Sarathkumar lends his usual authority as the enigmatic Parameshwar, yet his character drifts in and out with the weightlessness of a convenient plug. Manju Warrier anchors her scenes effectively and holds her own in action sequences. Supporting actors like Raiza Wilson, Anagha, and Athulya Ravi do their bit, though their threads never braid into anything substantial.

Technical Aspects and Shortcomings

The film's physical craft keeps it afloat. The underwater opening is a striking, patient set piece that trusts choreography over noise—exactly the stage where Arya thrives. However, the reliance on background score is a sticking point. It's not overly loud but unrelenting, parked behind every scene as if whispering "feel the tension, please," which often has the opposite effect.

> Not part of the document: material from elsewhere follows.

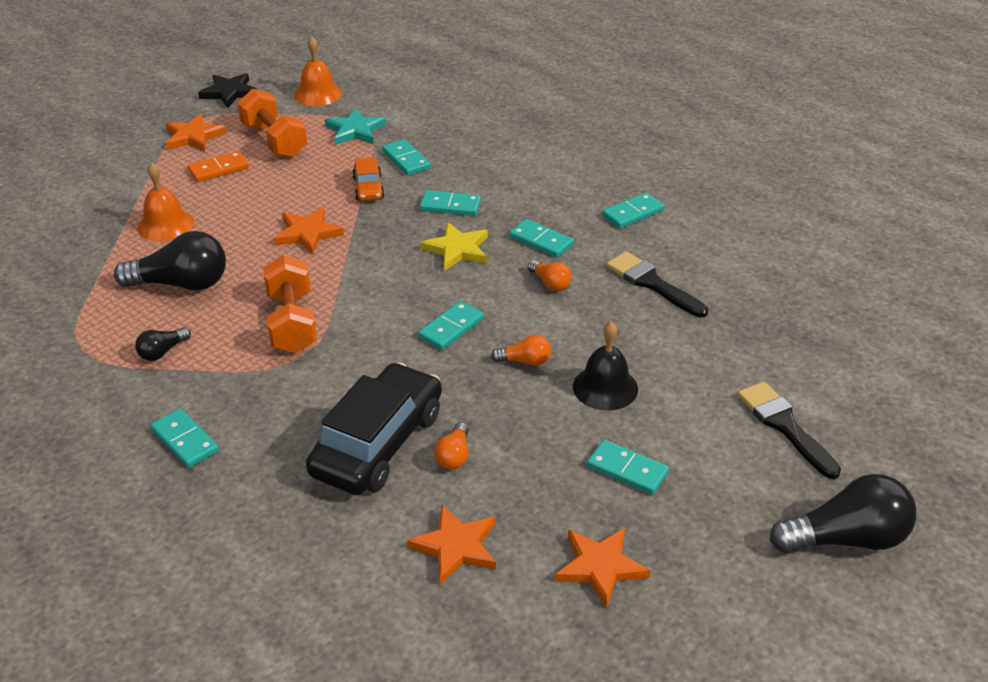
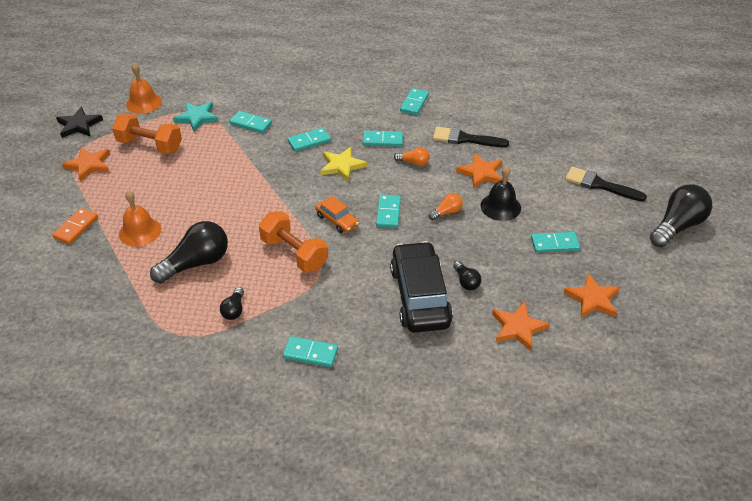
camera: 35 degrees left, 5 degrees up
(218, 169) = (133, 179): orange domino -> orange domino (76, 227)
(307, 233) = (241, 195): orange star -> orange star (481, 173)
(368, 188) = (247, 151): orange car -> orange car (337, 220)
(454, 456) = (466, 281): orange light bulb -> black light bulb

Political theatre, such as a Prime Minister fretting in a war room while World War Three looms, should be a pressure cooker. Here, it plays more like a school production of a geopolitical thriller, undercutting the stakes it should be building. Simple exchanges lack weight, and R&AW agents dispatch adversaries with such ease that stakes start to feel like a forgotten concept.

Verdict: Watchable Once, Thinkable Zero Times After

The film ends by teasing a part two, a head-scratcher given how much this outing has already revealed, including Sarathkumar's supposedly enigmatic arc. With a critic's rating of 2.5 and a user's rating of 2.5, Mr. X is watchable once but thinkable zero times after. It's a patchy spy thriller that, despite Arya's compelling physicality and some engaging action, fails to deliver a cohesive or memorable experience.